Spencelayh was 'a simple, uncomplicated man, happy in his work, and supremely fortunate in that after his happy childhood he married in succession, two kind, loving women who devoted their lives to seeing him happy and ensuring that nothing worried or distracted him from the main business of his life: painting, drawing, painting, drawing.' (Ibid, p.. 46) It was in 1892 that Spencelayh exhibited his first pictures at the Royal Academy, portrait miniatures of women which were followed in the next few years by similar pictures. He exhibited miniatures from various addresses in Chatham and New Brompton until 1912 when the Spencelayhs moved to Lee in Kent, near Blackheath and Greenwich where he painted the present picture. He had by this time begun to paint the old men in parlours and workshops for which he became famous.

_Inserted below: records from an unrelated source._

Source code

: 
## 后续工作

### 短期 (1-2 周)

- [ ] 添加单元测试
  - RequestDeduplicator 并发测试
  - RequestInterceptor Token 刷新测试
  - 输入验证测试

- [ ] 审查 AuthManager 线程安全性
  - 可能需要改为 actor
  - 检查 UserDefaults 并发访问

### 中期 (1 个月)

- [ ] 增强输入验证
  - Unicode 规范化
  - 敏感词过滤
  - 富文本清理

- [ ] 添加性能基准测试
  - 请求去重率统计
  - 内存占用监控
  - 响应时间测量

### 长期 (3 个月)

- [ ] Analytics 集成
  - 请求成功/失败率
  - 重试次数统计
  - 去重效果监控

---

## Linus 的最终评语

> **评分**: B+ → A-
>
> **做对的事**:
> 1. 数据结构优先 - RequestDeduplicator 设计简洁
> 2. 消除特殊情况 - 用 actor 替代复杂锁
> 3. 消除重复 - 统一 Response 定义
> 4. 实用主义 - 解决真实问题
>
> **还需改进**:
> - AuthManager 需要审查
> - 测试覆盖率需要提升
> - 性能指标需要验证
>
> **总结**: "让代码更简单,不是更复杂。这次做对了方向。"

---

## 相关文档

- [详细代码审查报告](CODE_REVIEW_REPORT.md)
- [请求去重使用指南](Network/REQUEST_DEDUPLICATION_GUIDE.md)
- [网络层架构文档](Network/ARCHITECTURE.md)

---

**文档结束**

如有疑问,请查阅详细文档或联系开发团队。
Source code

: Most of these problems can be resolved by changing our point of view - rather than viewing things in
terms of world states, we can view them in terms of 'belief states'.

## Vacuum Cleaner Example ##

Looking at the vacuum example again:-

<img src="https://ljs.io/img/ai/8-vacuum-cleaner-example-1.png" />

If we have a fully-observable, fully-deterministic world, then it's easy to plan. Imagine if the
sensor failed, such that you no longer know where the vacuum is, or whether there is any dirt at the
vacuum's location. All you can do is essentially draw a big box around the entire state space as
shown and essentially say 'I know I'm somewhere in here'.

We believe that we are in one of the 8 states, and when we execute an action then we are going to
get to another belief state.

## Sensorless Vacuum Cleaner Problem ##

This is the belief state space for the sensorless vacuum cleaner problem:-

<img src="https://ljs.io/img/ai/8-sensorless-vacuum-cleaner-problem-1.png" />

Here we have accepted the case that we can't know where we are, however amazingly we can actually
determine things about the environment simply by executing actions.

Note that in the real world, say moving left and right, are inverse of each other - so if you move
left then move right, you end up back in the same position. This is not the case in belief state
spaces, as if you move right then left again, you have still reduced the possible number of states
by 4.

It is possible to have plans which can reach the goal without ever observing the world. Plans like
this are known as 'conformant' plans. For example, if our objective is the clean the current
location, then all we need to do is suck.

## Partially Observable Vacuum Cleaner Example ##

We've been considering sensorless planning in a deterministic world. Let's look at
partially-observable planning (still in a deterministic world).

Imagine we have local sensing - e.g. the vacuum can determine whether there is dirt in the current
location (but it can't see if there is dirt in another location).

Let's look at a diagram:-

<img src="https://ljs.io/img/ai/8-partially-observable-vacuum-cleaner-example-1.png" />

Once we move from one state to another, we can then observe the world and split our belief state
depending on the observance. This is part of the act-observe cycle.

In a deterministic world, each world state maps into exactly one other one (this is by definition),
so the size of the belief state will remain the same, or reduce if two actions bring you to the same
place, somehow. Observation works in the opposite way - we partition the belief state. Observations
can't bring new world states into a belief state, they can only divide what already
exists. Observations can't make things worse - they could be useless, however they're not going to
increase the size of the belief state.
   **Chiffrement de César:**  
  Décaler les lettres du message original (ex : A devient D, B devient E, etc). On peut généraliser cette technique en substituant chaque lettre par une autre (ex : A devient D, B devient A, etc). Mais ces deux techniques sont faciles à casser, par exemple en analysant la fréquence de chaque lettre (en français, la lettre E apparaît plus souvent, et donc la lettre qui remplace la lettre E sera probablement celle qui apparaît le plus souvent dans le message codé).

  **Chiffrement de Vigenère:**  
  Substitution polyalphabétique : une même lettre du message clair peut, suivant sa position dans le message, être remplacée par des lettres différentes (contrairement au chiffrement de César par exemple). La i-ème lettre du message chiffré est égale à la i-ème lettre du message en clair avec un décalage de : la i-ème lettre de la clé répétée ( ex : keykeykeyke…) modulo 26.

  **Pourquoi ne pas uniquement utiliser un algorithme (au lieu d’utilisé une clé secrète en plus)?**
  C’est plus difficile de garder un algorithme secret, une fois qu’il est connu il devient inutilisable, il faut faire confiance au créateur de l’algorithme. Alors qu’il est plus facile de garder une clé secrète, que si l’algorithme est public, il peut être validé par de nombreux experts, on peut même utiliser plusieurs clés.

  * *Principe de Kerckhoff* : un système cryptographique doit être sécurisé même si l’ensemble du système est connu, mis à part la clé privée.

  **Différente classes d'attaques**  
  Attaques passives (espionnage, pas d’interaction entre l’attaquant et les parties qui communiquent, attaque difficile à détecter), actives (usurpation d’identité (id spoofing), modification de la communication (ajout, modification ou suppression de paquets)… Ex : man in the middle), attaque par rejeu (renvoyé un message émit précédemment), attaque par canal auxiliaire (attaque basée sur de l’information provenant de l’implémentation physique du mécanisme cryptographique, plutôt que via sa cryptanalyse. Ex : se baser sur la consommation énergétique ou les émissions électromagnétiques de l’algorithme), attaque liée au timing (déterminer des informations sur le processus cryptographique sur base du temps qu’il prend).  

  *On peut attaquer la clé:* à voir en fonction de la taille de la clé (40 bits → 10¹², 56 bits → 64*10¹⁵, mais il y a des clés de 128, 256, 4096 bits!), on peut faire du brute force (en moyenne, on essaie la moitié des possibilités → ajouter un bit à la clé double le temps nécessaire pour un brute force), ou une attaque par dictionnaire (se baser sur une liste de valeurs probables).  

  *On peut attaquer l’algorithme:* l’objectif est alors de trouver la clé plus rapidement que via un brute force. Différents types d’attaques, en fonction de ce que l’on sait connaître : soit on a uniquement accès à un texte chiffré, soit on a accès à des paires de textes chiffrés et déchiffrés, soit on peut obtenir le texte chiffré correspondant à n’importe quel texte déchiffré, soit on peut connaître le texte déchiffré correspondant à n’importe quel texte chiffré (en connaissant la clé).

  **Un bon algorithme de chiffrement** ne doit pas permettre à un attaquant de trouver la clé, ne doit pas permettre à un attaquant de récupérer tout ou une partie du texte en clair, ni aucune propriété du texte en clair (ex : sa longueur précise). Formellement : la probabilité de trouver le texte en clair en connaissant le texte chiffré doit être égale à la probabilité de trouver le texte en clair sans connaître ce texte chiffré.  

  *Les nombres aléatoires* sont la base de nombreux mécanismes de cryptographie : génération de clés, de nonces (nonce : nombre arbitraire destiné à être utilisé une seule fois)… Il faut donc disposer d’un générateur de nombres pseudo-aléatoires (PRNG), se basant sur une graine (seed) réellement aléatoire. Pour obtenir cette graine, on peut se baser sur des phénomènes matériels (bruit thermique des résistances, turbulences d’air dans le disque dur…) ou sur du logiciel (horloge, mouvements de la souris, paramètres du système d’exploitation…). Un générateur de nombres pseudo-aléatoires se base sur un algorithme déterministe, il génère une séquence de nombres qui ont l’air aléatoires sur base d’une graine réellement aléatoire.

In the early 1920s Spencelayh was ''discovered' by one of those fairy-tale providers who most of us thought had vanished with the wigs and brocade coats of the eighteenth century' (ibid, p.60). His name was Mr. Levy, a Manchester cotton merchant who had bought a painting by Spencelayh entitled Cinderella when on holiday in Harrogate. He and his wife had seen other pictures by Spencelayh at the Royal Academy but was disappointed to learn that they had already been sold. The attendant that worked on the door at the Royal Academy exhibition told Levy that he had Spencelayh's address and thus the artist and his patron became acquainted. Levy immediately bought two pictures from Spencelayh and, in the words of Mrs Levy; 'for a while he kept buying them. Then, he had a brain-wave, he wrote and asked Mr. Spencelayh if he could come and see him in Manchester. He offered him a house rent-free, for Mrs. Spencelayh and himself, and offered to double the sum of money Mr. Spencelayh was then making.' (ibid, p.60) Levy enjoyed watching Spencelayh work and suggested several Jewish subjects for him to paint, which sold very well. He also commissioned portraits of members of his family and arranged for twenty-three of his paintings to be exhibited at the Midland Hotel in Manchester. However it was his purchase of several important paintings by Spencelayh for sums as high as £600 and £700 that was most valuable to the artist. Among Levy's pictures were Old Coins depicting a numismatist inspecting his collection, Render unto Caesar depicting an old man with his income-tax return and The Empty Chair. The Old Dealer was the most important picture in Levy's collection and sold for the highest sum when auctioned by Mrs Levy in 1946.